Why would Linux have to respect the certificates? Run whatever random software you want!

[–] WhyJiffie@sh.itjust.works 1 points 18 hours ago

maybe it could even turn out to be a sometimes useful measure there with the slight change of placing the decision in the hands of the user.

[–] r00ty@kbin.life 6 points 23 hours ago (1 children)

Didn't the old arm version of windows have this limitation though? It only ran signed exes with a chain of trust?

I feel like this is probably where things might be heading overall "for our safety". People saying it's only the pixel. It's only the pixel so far. And I think Samsung are locking up bootloaders too. I fully expect both to become the norm.

Oh you'll be able to get a phone that isn't locked this way.
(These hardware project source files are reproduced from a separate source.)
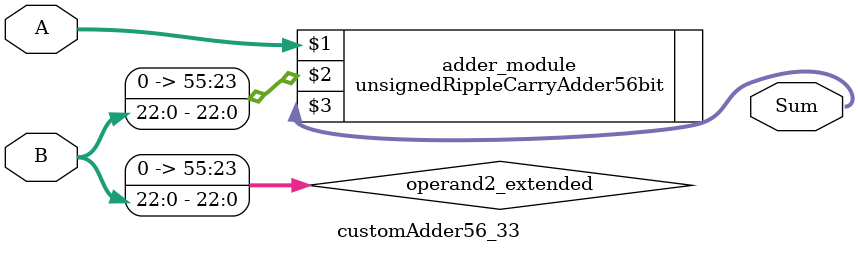
<source format=v>
module customAdder56_33(
                        input [55 : 0] A,
                        input [22 : 0] B,
                        
                        output [56 : 0] Sum
                );

        wire [55 : 0] operand2_extended;
        
        assign operand2_extended =  {33'b0, B};
        
        unsignedRippleCarryAdder56bit adder_module(
            A,
            operand2_extended,
            Sum
        );
        
        endmodule
        
</source>
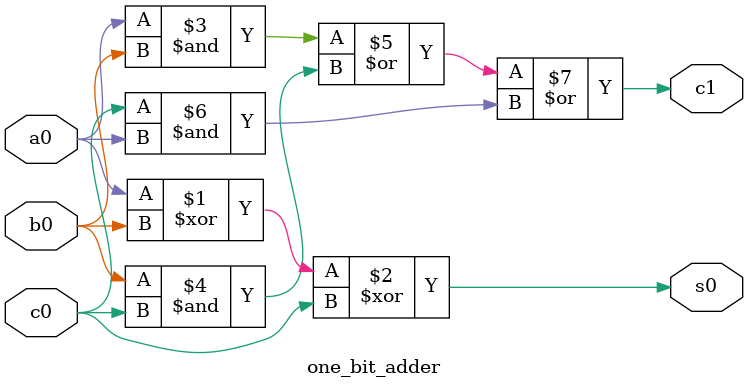
<source format=v>
module one_bit_adder(a0,b0,c0,s0,c1);

//three inputs which are 1 bit each
input a0;
input b0;
input c0;

//sum and carry respectively
output s0;
output c1;

assign s0 = a0^b0^c0;
assign c1 = (a0&b0) | (b0&c0) | (c0&a0);

endmodule
</source>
With 4 generations out of date hardware at twice the price of the current flagship because it's a niche product they just can not make at scale to be affordable.

Also I've said it elsewhere, local/personal compute is something I fully expect to become a rare and expensive hobby too.

[–] DFX4509B_2@lemmy.org 2 points 21 hours ago* (last edited 21 hours ago) (1 children)

And custom-built PCs are already getting priced further and further out of the market for everyone who isn't rich; mini PCs are slowly taking over the budget segments, and even some of the mid-range as well.

Next step if it's allowed to get that far would be locking out alternate OSes after upgradeable PCs are all but eliminated except for HEDT.

[–] r00ty@kbin.life 1 points 7 hours ago

They could lock out any other os but windows if they wanted. Mobo makers just need to limit to secure boot only, not allow legacy boot. Only allow the Microsoft key and Microsoft to stop signing the Linux shim. Then it'd not be possible to install Linux or anything else really.

Not going to happen short term. But definitely a possibility.